Je m’allongeai sur mon lit, entièrement nu, et j’éteignis ma lampe de chevet. Je me jurai de ne jamais habiter la campagne. Trop de vieilles fouines. D’accord, elles avaient leur utilité. Je voyais déjà la photo de la mère Lethuillier à la une de L’Avenir, avec ce titre : Une octogénaire permet l’arrestation d’un assassin. Ou plutôt, puisqu’elle se prénommait Annabelle : Annabelle et la bête. Une bête qui ne manquait ni d’habileté ni d’imagination.

Je restais persuadé que c’était le cycliste qui avait tué. Je l’avais dit à Rohon. Il m’avait foudroyé du regard :

– On ne vous demande pas votre avis.

Dommage que la mère Lethuillier eût été incapable de témoigner de l’existence du Luger. Apparemment, je l’avais déjà en poche quand elle s’était postée à sa fenêtre.
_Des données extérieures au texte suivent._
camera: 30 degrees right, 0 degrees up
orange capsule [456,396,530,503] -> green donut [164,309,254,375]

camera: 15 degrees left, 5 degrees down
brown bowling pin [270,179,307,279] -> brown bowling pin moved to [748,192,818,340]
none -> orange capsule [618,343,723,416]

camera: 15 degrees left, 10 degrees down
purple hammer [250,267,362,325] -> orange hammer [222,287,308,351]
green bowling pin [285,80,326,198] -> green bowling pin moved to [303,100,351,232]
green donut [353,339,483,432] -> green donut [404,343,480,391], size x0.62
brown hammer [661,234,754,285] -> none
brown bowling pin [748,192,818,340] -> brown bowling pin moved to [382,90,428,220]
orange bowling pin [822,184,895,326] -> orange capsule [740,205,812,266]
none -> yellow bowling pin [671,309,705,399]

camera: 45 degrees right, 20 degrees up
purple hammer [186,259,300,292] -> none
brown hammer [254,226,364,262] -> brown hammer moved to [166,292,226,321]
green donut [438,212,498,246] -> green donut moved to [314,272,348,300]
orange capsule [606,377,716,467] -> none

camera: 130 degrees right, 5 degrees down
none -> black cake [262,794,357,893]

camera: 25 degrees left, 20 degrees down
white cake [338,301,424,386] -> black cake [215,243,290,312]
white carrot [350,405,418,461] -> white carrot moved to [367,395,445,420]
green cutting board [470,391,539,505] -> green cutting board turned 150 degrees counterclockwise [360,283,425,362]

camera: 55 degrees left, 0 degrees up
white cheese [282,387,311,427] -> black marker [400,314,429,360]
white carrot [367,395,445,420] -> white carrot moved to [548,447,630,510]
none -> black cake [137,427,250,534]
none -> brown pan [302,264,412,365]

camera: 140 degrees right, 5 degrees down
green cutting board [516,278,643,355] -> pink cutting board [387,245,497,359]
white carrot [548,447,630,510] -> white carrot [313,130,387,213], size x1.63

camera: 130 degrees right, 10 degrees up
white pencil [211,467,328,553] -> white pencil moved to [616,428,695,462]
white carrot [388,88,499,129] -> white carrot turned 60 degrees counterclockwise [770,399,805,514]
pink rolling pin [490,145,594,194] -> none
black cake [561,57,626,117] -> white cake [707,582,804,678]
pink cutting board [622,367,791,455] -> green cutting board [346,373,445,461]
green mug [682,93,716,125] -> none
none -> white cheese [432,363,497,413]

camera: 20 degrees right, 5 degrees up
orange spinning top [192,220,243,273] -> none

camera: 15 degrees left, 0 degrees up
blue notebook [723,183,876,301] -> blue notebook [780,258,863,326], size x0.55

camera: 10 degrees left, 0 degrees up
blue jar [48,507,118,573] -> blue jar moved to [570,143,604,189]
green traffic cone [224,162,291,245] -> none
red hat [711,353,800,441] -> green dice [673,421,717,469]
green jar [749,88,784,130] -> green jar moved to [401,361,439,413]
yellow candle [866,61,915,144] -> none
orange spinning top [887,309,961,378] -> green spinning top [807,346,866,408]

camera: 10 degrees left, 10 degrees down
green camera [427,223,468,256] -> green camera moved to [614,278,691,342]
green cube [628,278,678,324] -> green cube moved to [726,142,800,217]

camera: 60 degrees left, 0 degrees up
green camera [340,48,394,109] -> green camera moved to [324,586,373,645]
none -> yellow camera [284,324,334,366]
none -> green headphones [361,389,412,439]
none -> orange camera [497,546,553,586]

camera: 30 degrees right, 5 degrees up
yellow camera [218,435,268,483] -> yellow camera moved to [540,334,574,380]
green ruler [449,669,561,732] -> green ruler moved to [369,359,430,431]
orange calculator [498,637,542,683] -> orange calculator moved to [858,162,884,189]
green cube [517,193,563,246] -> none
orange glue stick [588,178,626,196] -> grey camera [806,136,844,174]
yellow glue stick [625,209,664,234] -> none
Sinon, elle eût sans doute alerté les gendarmes. Qui se fussent peut-être déplacés, les Dumuids n’ayant pas le téléphone.

Qui sait si le cycliste, en repassant par là, n’avait pas l’intention de récupérer son arme ?

Qui sait si...

La reconstitution m’avait épuisé. La silhouette du barbu courbé sur son vélo flotta un moment devant mes yeux. Puis je m’endormis.